The Role of Translation in the Age of AI
On April 25, 2026, the China Translation Association’s annual conference opened at Wuhan University, themed “Integration and Breaking Barriers: The Infinite Possibilities of Translation in the Digital Age.” Experts from various fields gathered to discuss the high-quality development of the translation industry amidst the AI wave.
The conference released the “2026 China Translation Industry Development Report,” indicating that in 2025, the Chinese translation industry maintained stability during scale adjustments, with a total output value of approximately 70.12 billion yuan. The number of operational translation companies and the quality of practitioners showed steady growth, reaching 6.867 million practitioners, including 1.135 million professional translators.
Civilization is enriched through communication and mutual learning. The “2026 Global Translation Industry Development Report” revealed that the global translation industry has transitioned from a phase of uniform growth to a new stage characterized by differentiation and reconstruction. According to international consulting firms, the estimated size of the global translation market in 2025 is $59.53 billion, reflecting a 7.0% increase from the previous year. The Asian and European markets demonstrated strong growth momentum, with over 60% of overseas orders for Chinese translation companies coming from European clients. In academia, China leads globally in translation research output and the number of research institutions.
Currently, AI is empowering various industries. AI translation is widely applied, and the integration of translation technology has entered a deep fusion stage. The “2026 China Translation Industry Development Report” stated that in 2025, there were 2,183 companies in China focusing on AI translation as their main business, with the human-machine collaborative translation model becoming a basic consensus in the industry. The “2026 Global Translation Industry Development Report” showed a significant increase in the application rate of AI translation and large language models, making them mainstream tools in the translation industry. A 2025 survey of the European language industry indicated that 60% of respondents had used AI translation, and 80% of language service providers had adopted it.
Wang Gangyi, former deputy director of the China Foreign Languages Bureau and executive vice president of the China Translation Association, noted that while AI translation and large language model technologies are advancing, there are still significant shortcomings in language coverage, accuracy, emotional understanding, and expression. Skills in AI-related capabilities and specialized fields are critical demands, and human-machine collaboration has become the mainstream working model.
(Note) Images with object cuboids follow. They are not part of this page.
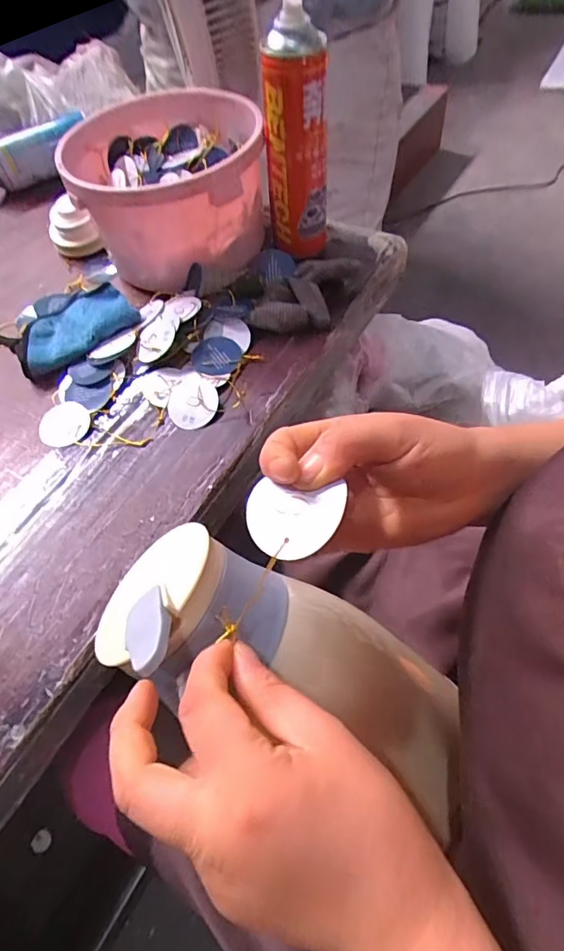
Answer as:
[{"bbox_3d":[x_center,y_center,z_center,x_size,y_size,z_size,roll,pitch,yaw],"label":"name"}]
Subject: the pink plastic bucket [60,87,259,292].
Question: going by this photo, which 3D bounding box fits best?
[{"bbox_3d":[-0.125,-0.331,0.564,0.196,0.118,0.217,-4,58,2],"label":"pink plastic bucket"}]

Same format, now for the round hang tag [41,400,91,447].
[{"bbox_3d":[-0.216,-0.051,0.490,0.044,0.004,0.051,15,66,9],"label":"round hang tag"}]

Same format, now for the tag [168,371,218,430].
[{"bbox_3d":[-0.089,-0.075,0.489,0.050,0.011,0.062,-17,58,-6],"label":"tag"}]

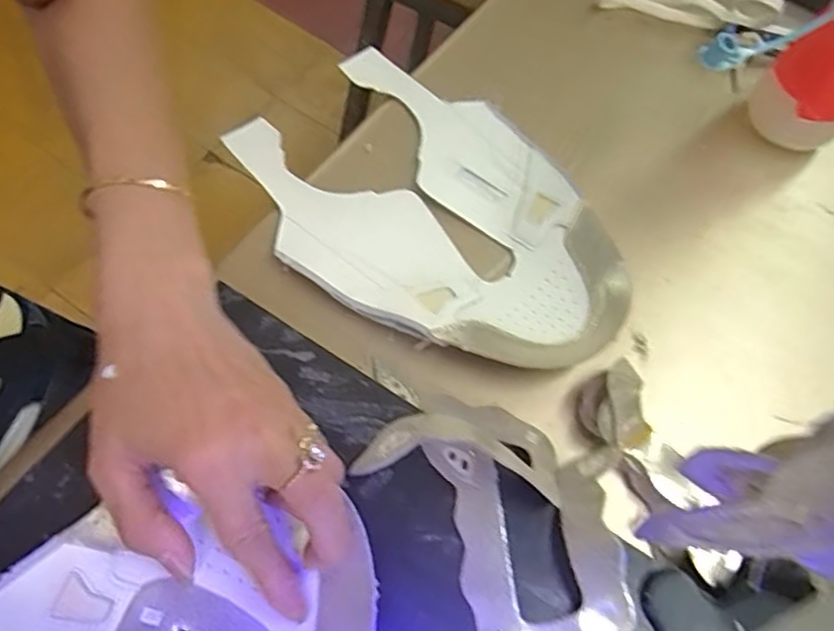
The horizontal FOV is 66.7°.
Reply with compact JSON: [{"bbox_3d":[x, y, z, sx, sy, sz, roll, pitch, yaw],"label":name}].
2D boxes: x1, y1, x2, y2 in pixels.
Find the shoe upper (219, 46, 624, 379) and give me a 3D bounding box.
[{"bbox_3d":[0.012,-0.066,0.390,0.246,0.017,0.170,34,65,10],"label":"shoe upper"}]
Small and medium-sized language companies and independent practitioners face multiple operational pressures, and under the drive of multimodal technology, specialization and differentiation are key survival strategies.
“Currently, AI technology is profoundly reshaping the global language service and cultural communication landscape,” said Wang Lu, director of the Film Translation Production Center at China Central Television, during the release of the “AI Translation and the New Three Samples of Cultural Export Research Report.” She acknowledged that while AI translation significantly lowers the barriers to cross-language communication and enhances export efficiency, the internationalization process of China’s cultural “new three samples”—represented by online literature, online film and television dramas, and online games—still faces common challenges such as data security, compliance, cultural bias, and balancing quality and cost. She believes that all parties in the industry chain should adopt differentiated, precise, and collaborative development strategies to jointly tackle the challenges of going global and enhance internationalization effectiveness.
During a roundtable dialogue focusing on cross-cultural narratives and new translation paradigms, representatives from emerging enterprises involved in the internationalization of the “new three samples” and scholars from Wuhan University discussed the connotations and contemporary value of Jingchu culture, exploring how to leverage the Yangtze culture as a link to strengthen cultural exports in the digital age.
Culture is the soul of translation work; it requires not only depth of thought but also a humanistic touch. According to Wang Wei, vice president of iFlytek Co., Ltd., while machine translation can convey information relatively completely, it still falls short of the understanding of context and the output of “faithfulness, expressiveness, and elegance” achieved by human translators. Looking to the future, a new ecosystem of multilingual AI translation needs to be co-built by humans and machines.
“The iteration of technology, especially the development of AI, provides us with significant opportunities to enhance our work, strengthen our capabilities, and continually expand the boundaries of translation work,” said Guillaume de Nerfberg, president of the International Federation of Translators, in a video address. He emphasized that under the AI wave, the value of translation will not diminish; rather, its importance will become more pronounced, and the demands on translators will be higher than ever. We need professional language workers more than ever.